For the listing below, print exactly the lines from the line with "right ear: (117, 70)" to the line with "right elbow: (99, 58)", both included, and nothing beyond them.

[Start of section]

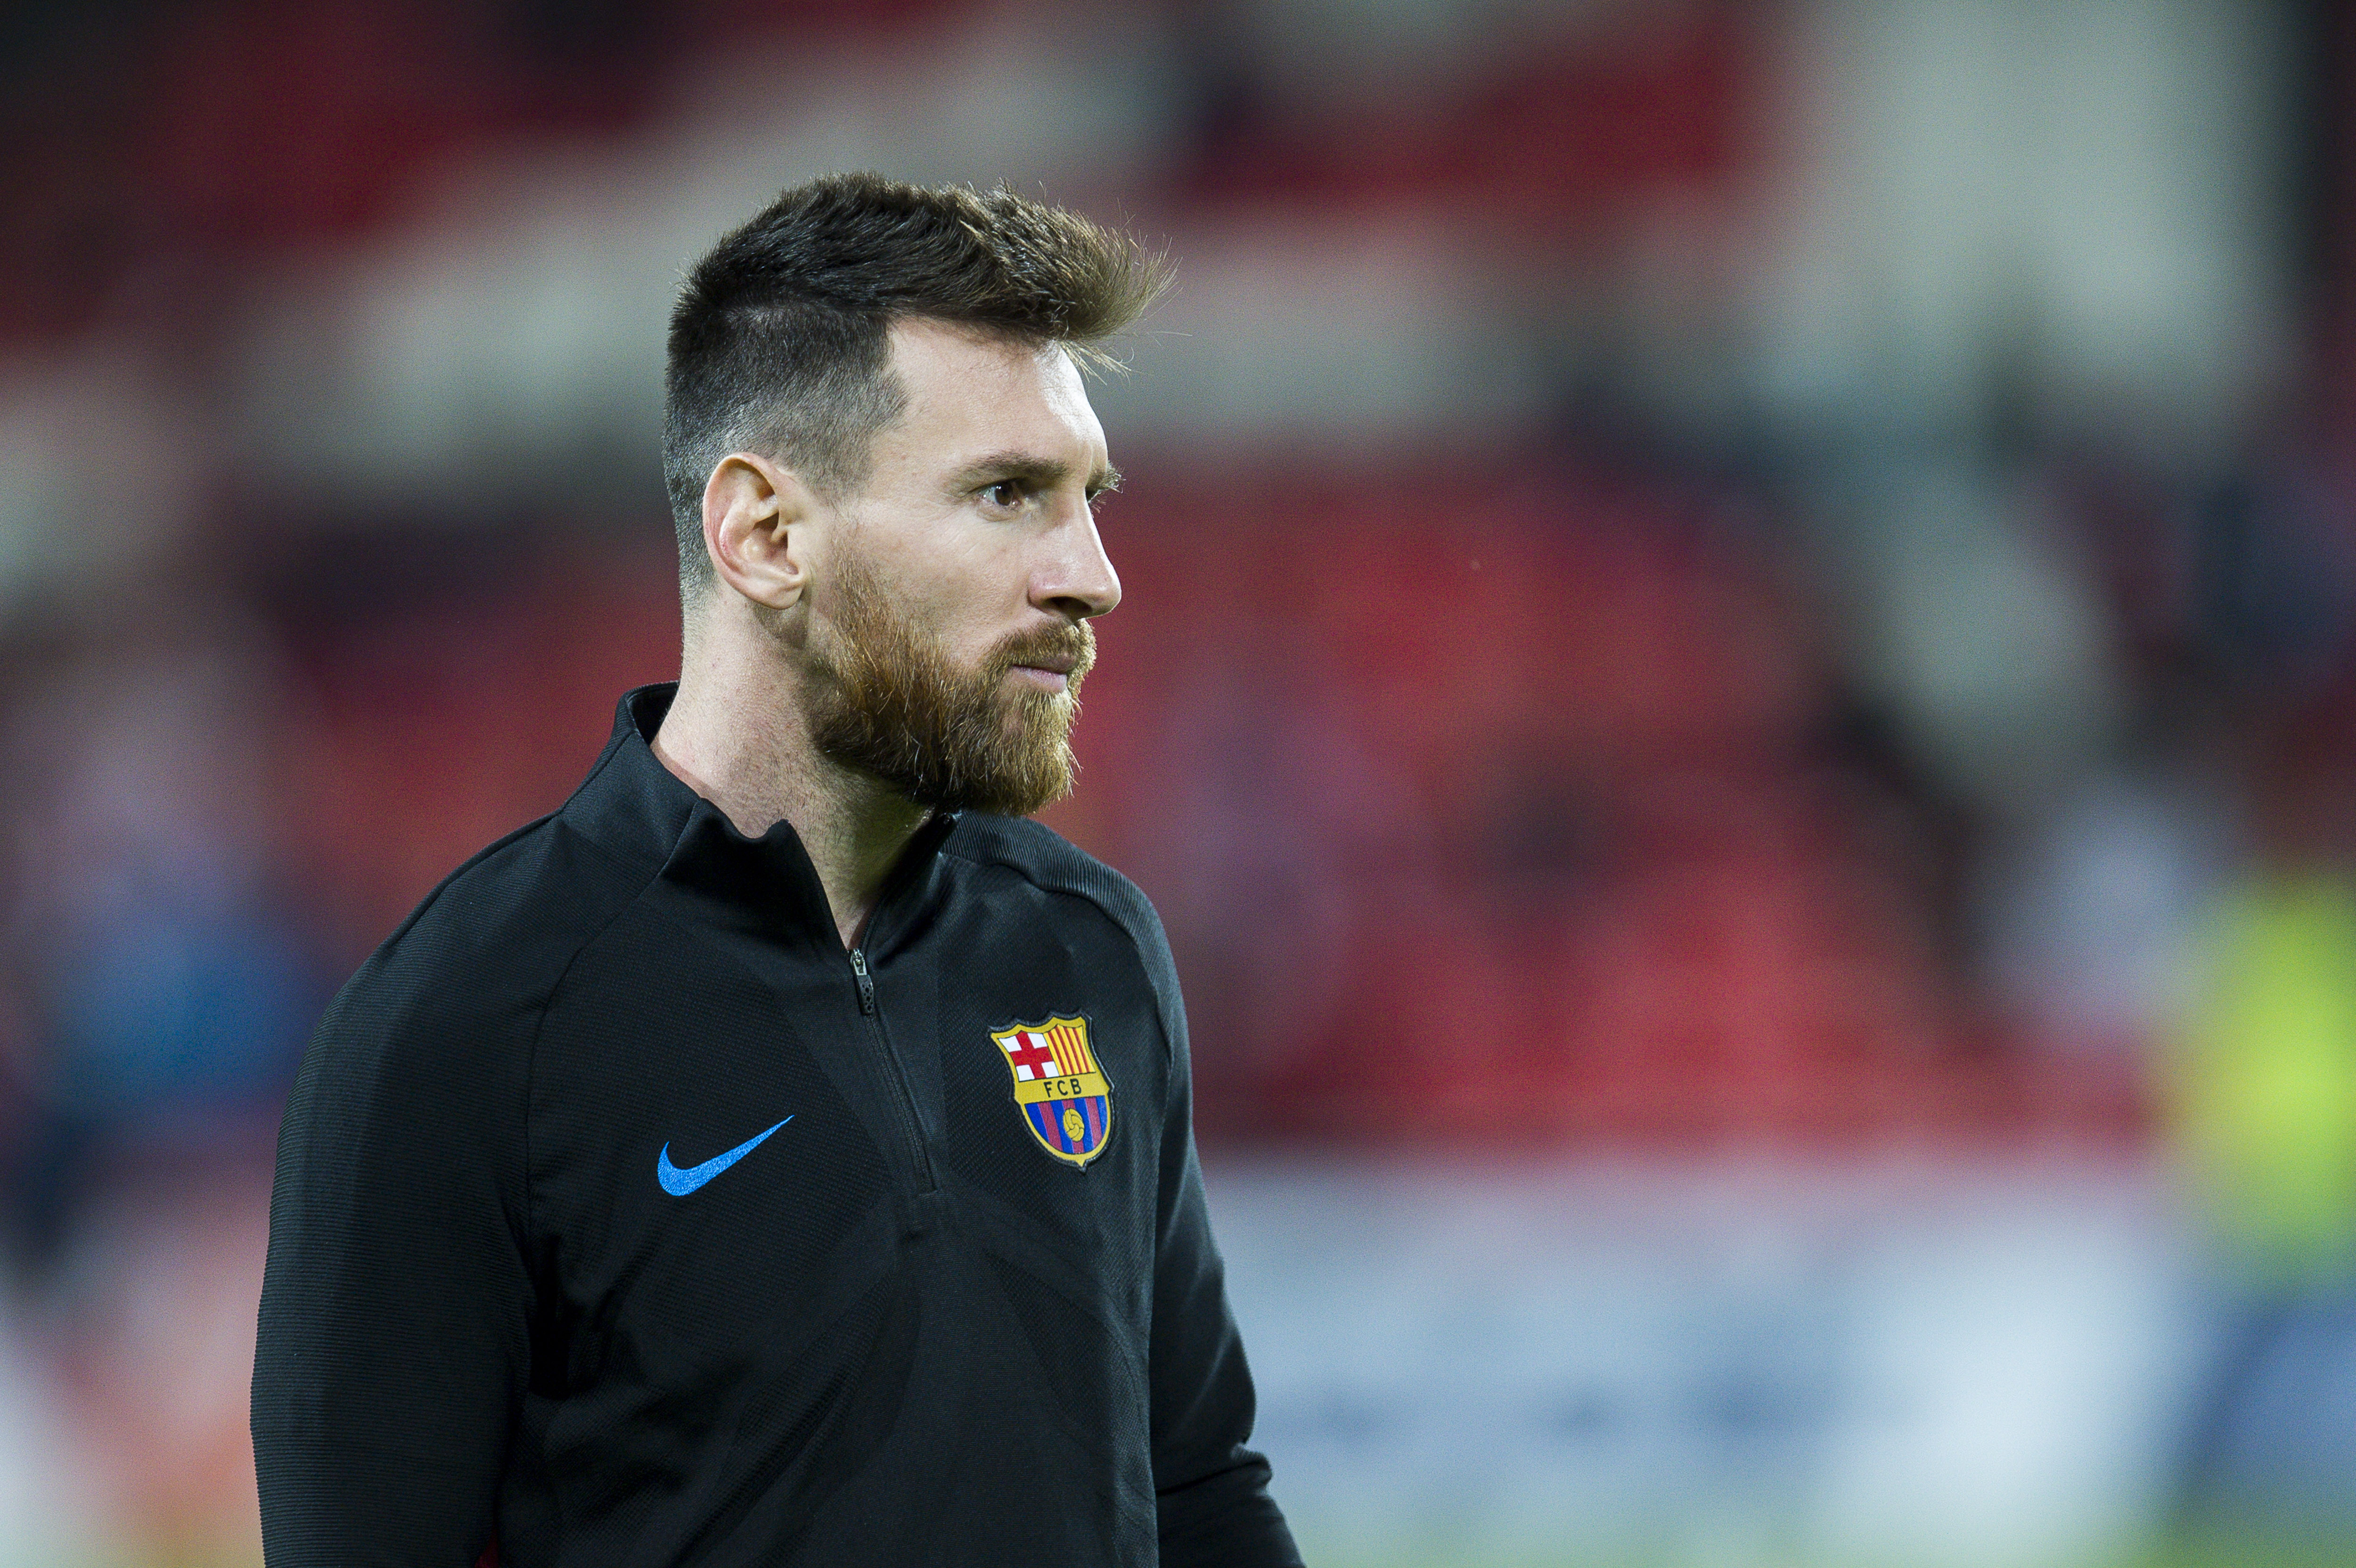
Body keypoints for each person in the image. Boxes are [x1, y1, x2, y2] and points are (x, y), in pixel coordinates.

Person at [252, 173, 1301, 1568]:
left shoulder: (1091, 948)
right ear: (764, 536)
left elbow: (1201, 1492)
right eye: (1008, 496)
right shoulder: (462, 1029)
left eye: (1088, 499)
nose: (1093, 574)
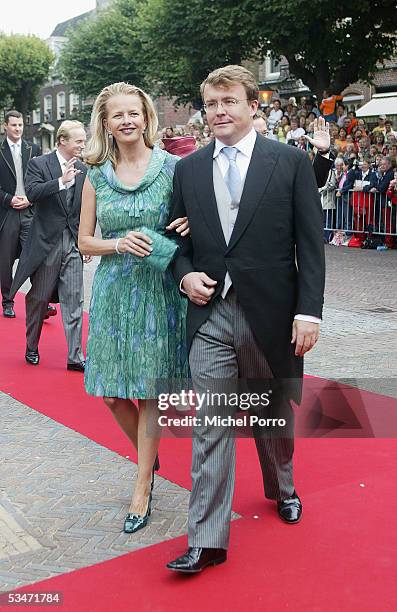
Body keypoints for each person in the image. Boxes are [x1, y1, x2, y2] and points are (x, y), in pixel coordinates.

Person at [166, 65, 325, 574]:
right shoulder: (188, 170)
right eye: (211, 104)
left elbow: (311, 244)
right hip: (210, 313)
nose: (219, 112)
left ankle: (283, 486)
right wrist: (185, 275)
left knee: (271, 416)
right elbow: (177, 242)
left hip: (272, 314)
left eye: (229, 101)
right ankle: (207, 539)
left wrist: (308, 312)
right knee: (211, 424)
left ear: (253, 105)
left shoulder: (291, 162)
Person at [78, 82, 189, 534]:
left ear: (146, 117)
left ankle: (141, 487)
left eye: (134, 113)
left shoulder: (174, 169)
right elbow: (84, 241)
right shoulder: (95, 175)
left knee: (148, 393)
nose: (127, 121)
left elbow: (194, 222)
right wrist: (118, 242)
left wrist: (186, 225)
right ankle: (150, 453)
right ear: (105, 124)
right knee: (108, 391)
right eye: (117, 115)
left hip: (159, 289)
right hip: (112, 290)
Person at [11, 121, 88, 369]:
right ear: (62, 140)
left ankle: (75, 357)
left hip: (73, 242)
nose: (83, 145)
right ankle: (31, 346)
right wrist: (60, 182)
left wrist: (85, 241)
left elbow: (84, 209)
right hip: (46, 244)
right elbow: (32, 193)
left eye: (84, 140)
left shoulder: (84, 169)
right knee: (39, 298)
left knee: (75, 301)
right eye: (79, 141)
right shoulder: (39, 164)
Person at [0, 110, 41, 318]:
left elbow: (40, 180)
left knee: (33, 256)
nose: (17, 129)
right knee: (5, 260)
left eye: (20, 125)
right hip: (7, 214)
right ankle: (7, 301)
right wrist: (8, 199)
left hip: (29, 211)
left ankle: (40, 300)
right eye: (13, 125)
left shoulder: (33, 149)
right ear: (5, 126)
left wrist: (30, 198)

[End of section]
[Start of section]

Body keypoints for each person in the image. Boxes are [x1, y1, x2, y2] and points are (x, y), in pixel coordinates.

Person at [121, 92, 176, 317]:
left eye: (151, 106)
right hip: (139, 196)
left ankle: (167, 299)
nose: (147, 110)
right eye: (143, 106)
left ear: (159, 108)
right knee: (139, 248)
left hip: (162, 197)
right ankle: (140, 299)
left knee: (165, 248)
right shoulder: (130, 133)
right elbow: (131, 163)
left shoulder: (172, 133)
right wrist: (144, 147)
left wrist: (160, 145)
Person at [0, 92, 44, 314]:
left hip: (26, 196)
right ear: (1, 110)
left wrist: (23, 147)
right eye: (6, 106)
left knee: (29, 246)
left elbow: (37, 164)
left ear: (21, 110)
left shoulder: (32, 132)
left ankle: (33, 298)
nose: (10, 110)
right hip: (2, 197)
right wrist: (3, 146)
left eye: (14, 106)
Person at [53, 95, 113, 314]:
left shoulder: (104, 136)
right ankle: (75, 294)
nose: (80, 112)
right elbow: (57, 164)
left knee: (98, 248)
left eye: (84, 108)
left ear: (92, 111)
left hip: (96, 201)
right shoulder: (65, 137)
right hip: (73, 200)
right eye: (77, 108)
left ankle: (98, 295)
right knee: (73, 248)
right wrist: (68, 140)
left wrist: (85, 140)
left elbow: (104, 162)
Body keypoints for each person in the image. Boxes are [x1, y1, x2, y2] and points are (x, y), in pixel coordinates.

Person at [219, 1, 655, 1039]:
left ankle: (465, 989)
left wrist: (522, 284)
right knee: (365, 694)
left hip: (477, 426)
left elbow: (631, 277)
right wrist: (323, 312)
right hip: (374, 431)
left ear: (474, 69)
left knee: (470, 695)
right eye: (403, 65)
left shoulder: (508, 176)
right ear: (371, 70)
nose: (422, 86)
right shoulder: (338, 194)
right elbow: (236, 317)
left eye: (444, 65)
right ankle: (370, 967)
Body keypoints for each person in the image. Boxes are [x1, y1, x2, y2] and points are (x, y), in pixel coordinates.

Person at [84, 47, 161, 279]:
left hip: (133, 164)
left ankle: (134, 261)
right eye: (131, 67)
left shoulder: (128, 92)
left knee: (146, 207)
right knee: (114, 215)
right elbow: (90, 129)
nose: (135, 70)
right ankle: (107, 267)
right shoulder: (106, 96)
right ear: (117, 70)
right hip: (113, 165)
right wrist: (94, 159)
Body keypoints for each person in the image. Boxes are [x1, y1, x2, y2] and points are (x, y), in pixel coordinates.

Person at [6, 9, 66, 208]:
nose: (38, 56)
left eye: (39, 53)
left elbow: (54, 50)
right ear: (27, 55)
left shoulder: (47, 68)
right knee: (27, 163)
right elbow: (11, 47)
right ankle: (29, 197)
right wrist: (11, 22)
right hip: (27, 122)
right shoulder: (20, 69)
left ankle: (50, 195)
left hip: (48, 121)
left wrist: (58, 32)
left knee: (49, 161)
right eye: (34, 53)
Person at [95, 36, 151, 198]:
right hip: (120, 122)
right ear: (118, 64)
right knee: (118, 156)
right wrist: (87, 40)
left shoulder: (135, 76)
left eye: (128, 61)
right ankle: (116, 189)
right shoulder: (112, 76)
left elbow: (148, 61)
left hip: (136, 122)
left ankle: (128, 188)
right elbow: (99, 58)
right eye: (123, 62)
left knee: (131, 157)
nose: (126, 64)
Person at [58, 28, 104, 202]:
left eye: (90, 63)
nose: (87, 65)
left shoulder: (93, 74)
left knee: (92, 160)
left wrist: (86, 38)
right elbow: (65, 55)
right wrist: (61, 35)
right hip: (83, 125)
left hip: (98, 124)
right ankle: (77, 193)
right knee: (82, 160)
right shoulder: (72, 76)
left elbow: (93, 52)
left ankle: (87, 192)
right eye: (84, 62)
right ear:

[End of section]

— Task response —
right ear: (117, 70)
right hip: (113, 165)
right wrist: (94, 159)
Body keypoints for each person in the image. Boxes are [x1, y1, x2, y2] and points are (x, y), in pixel coordinates.

Person at [6, 9, 66, 208]:
nose: (38, 56)
left eye: (39, 53)
left elbow: (54, 50)
right ear: (27, 55)
left shoulder: (47, 68)
right knee: (27, 163)
right elbow: (11, 47)
right ankle: (29, 197)
right wrist: (11, 22)
right hip: (27, 122)
right shoulder: (20, 69)
left ankle: (50, 195)
left hip: (48, 121)
left wrist: (58, 32)
left knee: (49, 161)
right eye: (34, 53)
Person at [95, 36, 151, 198]:
right hip: (120, 122)
right ear: (118, 64)
right knee: (118, 156)
right wrist: (87, 40)
left shoulder: (135, 76)
left eye: (128, 61)
right ankle: (116, 189)
right shoulder: (112, 76)
left elbow: (148, 61)
left hip: (136, 122)
left ankle: (128, 188)
right elbow: (99, 58)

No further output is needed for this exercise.